A System To Eliminate Forever
When some say capitalism creates selfishness, we should ask, who is the truly selfish person: one who defends a system in which society voluntarily and peacefully enriches itself (Capitalism), or one who defends an inefficient, obsolete and ruinous system that imposes its own arbitrary morality at the point of a gun (the welfare state and Socialism).
The other day I read something quite funny on a webpage: “capitalism creates selfishness.” For this type of Sunday thinker (almost a dangerous as his driving counterpart), selfishness is a relatively new phenomenon –to be precise, little more than 200 years old. In other words, in the 15th century selfishness did not exist, the world lived in a kind of Garden of Eden!
It must also make us question the profession of some pre-Capitalist authors. According to this version of left-wing groupthink, Saint Thomas Aquinas would not be considered a philosopher or theologist, but a writer of science fiction able to jump 500 years into the future to the birth of the feeling or attitude called selfishness. But Aristotle’s work has even more merit, another science fiction writer whose imagination propelled him 2000 years into the future.
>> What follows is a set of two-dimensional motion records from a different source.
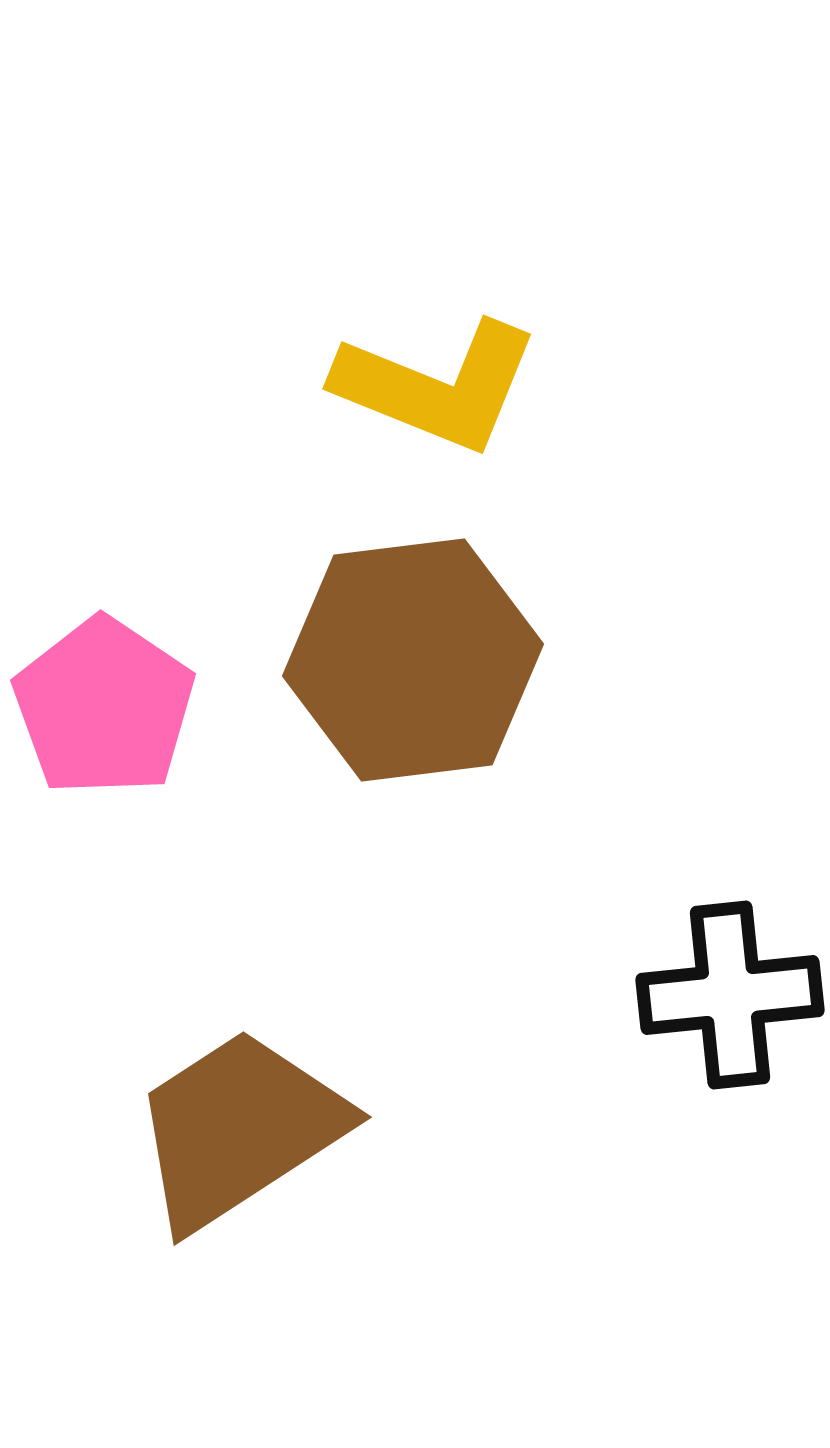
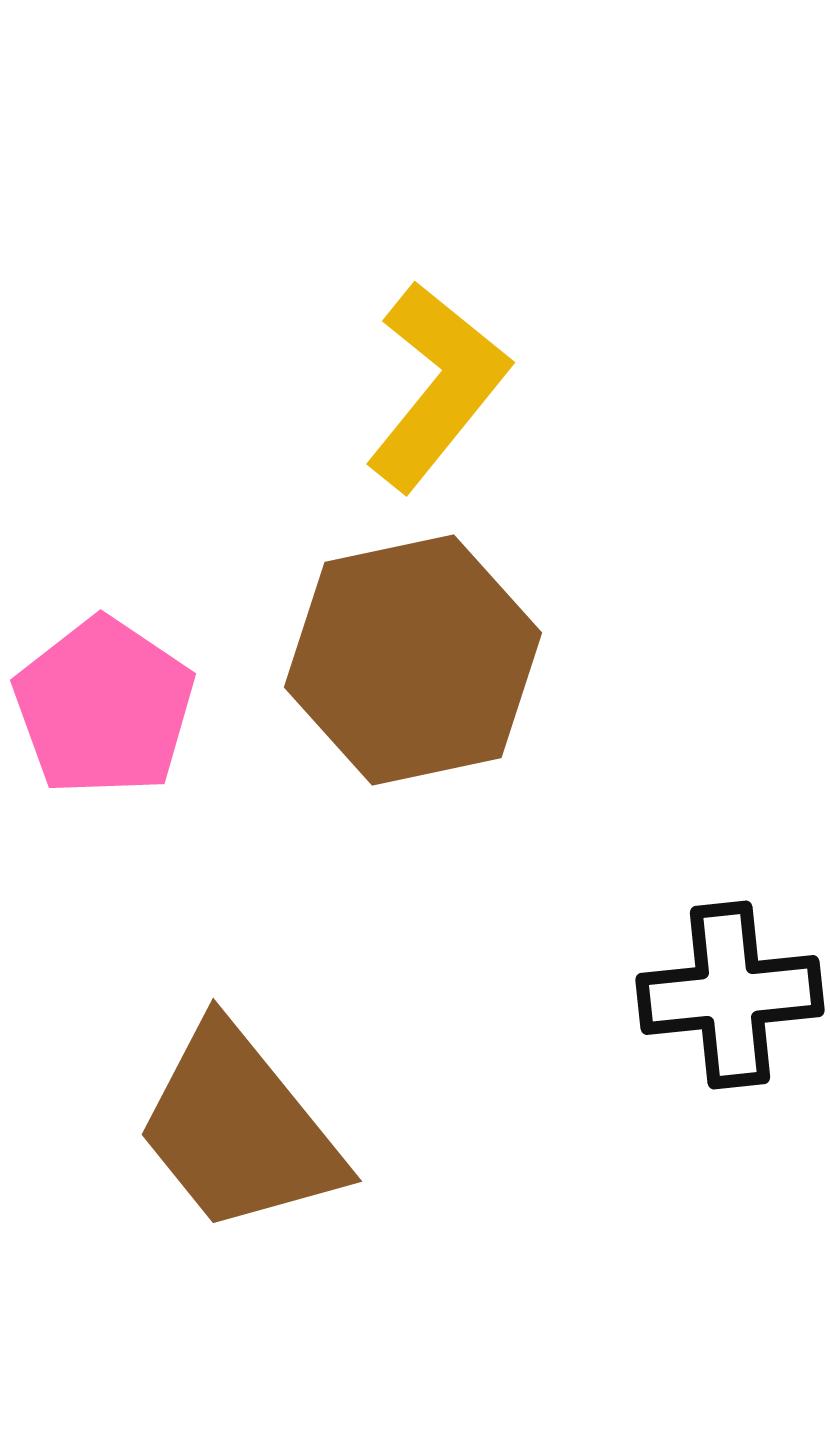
yellow L-shape: rotated 73 degrees counterclockwise
brown hexagon: rotated 5 degrees counterclockwise
brown trapezoid: rotated 96 degrees counterclockwise
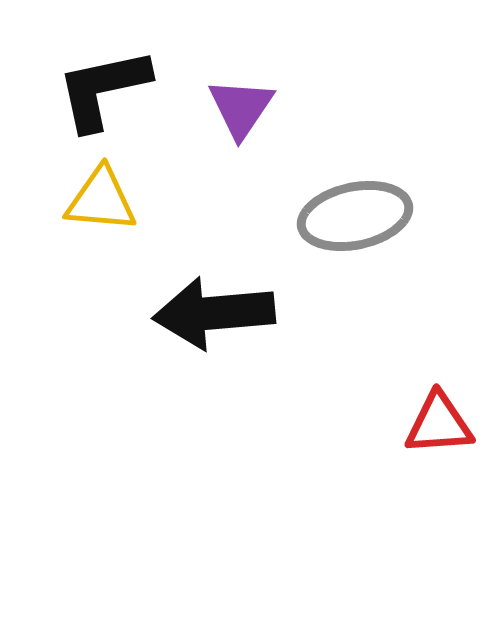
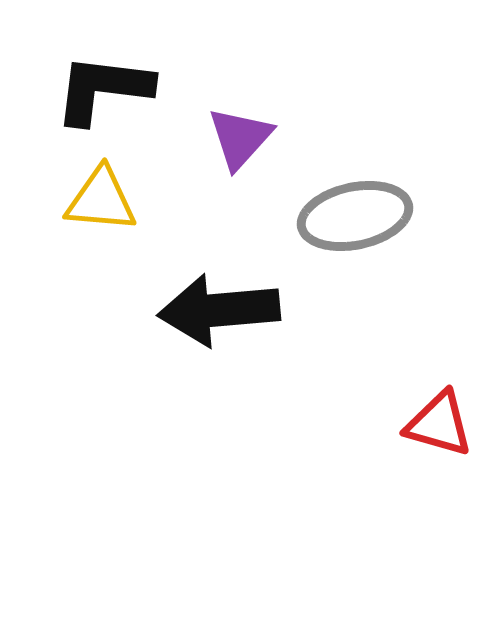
black L-shape: rotated 19 degrees clockwise
purple triangle: moved 1 px left, 30 px down; rotated 8 degrees clockwise
black arrow: moved 5 px right, 3 px up
red triangle: rotated 20 degrees clockwise
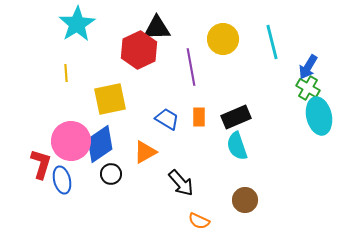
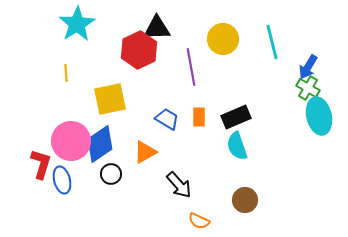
black arrow: moved 2 px left, 2 px down
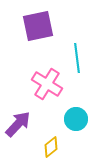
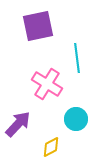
yellow diamond: rotated 10 degrees clockwise
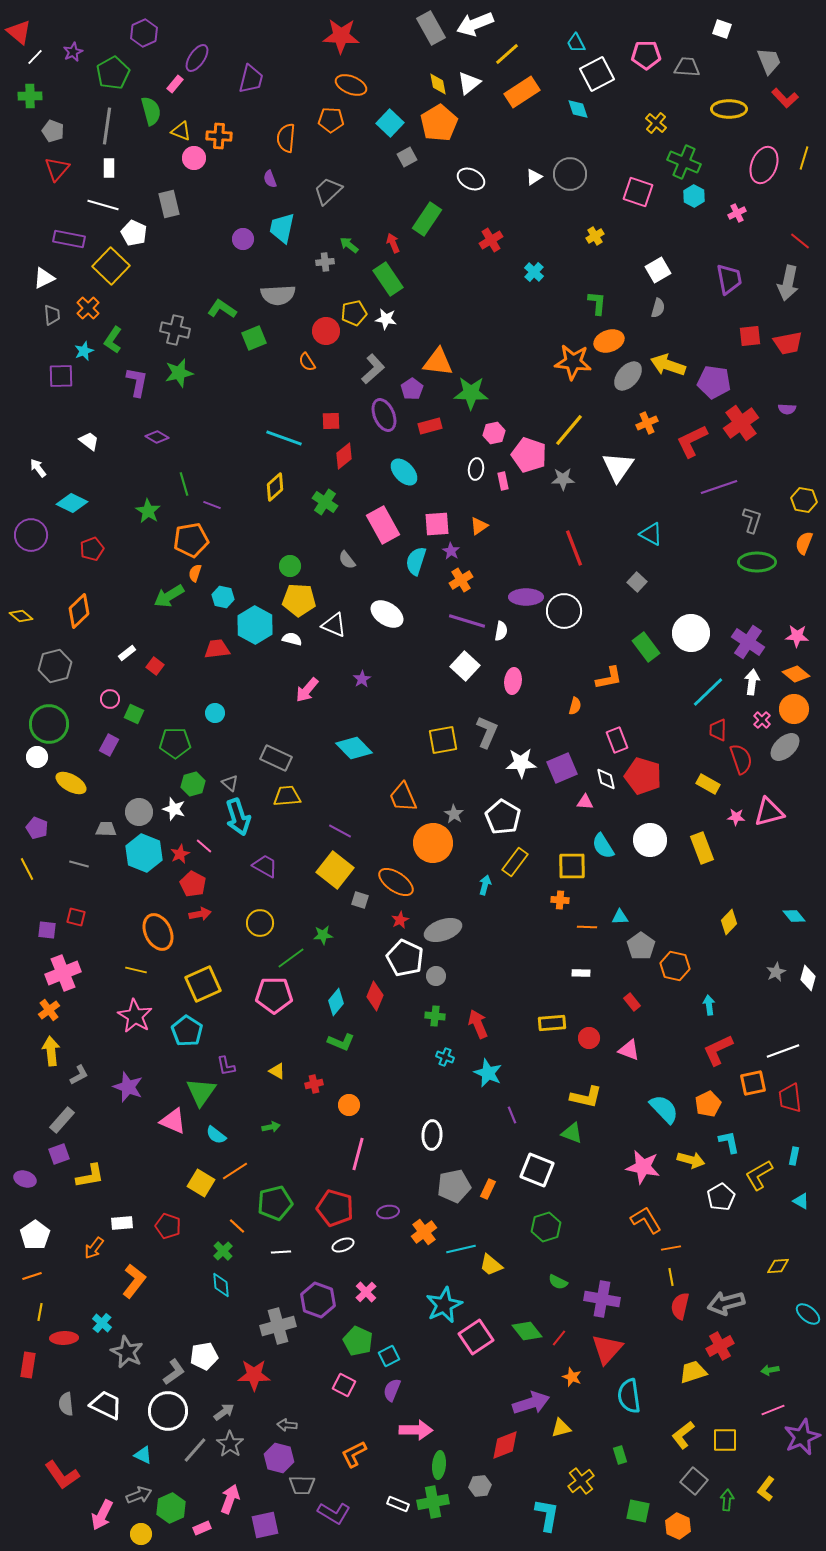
It is common for people to confuse concepts. One example is selfishness and utility. Even the Royal Academy of Language defines selfishness as an “immoderate and excessive love of oneself, leading a person to attend disproportionately to self-interest, without caring for others.” The definition is careless as it leaves open to question what it means by “immoderate” and “excessive.” How can we measure that? What does “attend disproportionately to self-interest” mean? Am I acting selfishly when I put a coat on because I’m cold? Am I attending disproportionately to my self-interest?
Economic action is born of each person’s marginal utility, and this is subjective. You acquire something because you like it, and the seller sells it to you because he prefers your money, which he later spends on something else he values more. This is not selfishness, but the satisfaction our needs. It doesn’t matter what those needs are because we are working peacefully and voluntarily with others. Voluntary commercial transactions are always legitimate, regardless whether we buy water, bread, tobacco, alcohol or substances the State unilaterally prohibits. We are not hurting anyone. Whoever tries to stop us using force is killing our freedom and, de facto, is a tyrant.
What is truly twisted and perverse is to try to eliminate freedom with absurd moral slogans whose only agenda is to impose someone else’s morality through coercion and force (laws, taxes, healthy mottos…) on people who are not committing any criminal act.
Unfortunately, all goods are scarce, and we must find some way to obtain them, process them and reach a certain standard of living. If all goods were in unlimited supply we would be living in Wonder Land and economists, businessmen, states… would be superfluous (although, if you analyze it closely, the state is never necessary). We would all have whatever we wished just by thinking it. But this moment has yet to arrive and, therefore, we have to work and exert ourselves to get what we want because no one is going to give it to us. And if there is really someone who systematically offers us what we want for free, as some might think the state does, this means there is another group of people who are slaves and we are living off their production. Such a system denies freedom and openly proclaims slavery.
This is what the former Communist countries intended, and this is what the current welfare state is doing. It enslaves a majority to arbitrarily distribute their production among a minority. This system not only breaches good ethics (and this, contrary to morality, is objective) but it is a system that tends to spread poverty; it creates economic cycles, inflation and dependency on the tyrant through subsidies and forced rights.
Selfishness and capitalism are two concepts with nothing in common. Capitalism is the system for prolonging our lives, assuring we receive an education (a bad education if the state manages it), making it possible for us to get dressed each day and even afford luxuries like televisions, tourism, cars…
When some say capitalism creates selfishness, we should ask, who is the truly selfish person: one who defends a system in which society voluntarily and peacefully enriches itself (Capitalism), or one who defends an inefficient, obsolete and ruinous system that imposes its own arbitrary morality at the point of a gun (the welfare state and Socialism).